Problem description = Scan the records below for the line with "To learn more" and the line with "Lemon Press Nantucket", and retype that range exactly, both ends included, pictures excepted.

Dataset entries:
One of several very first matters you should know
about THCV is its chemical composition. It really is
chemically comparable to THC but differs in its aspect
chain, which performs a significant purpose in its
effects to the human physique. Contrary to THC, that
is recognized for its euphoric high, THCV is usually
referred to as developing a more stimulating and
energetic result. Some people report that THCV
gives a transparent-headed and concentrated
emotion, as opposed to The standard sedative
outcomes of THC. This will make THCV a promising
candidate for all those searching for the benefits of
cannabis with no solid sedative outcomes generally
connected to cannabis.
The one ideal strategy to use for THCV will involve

---

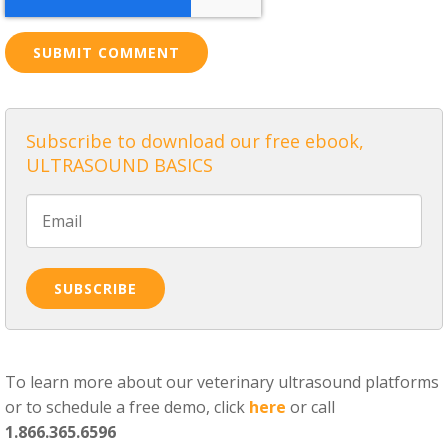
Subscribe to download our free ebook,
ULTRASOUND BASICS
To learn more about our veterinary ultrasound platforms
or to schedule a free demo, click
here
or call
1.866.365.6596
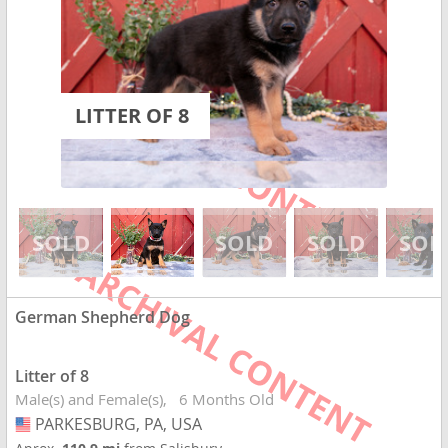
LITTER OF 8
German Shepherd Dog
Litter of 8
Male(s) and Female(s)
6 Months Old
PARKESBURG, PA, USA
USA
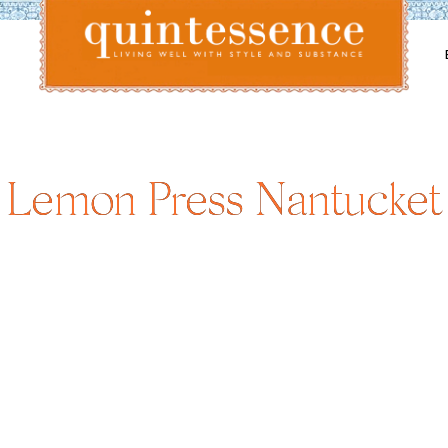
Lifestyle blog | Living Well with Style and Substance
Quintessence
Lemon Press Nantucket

Your response =
To learn more about our veterinary ultrasound platforms
or to schedule a free demo, click
here
or call
1.866.365.6596
LITTER OF 8
German Shepherd Dog
Litter of 8
Male(s) and Female(s)
6 Months Old
PARKESBURG, PA, USA
USA
Lifestyle blog | Living Well with Style and Substance
Quintessence
Lemon Press Nantucket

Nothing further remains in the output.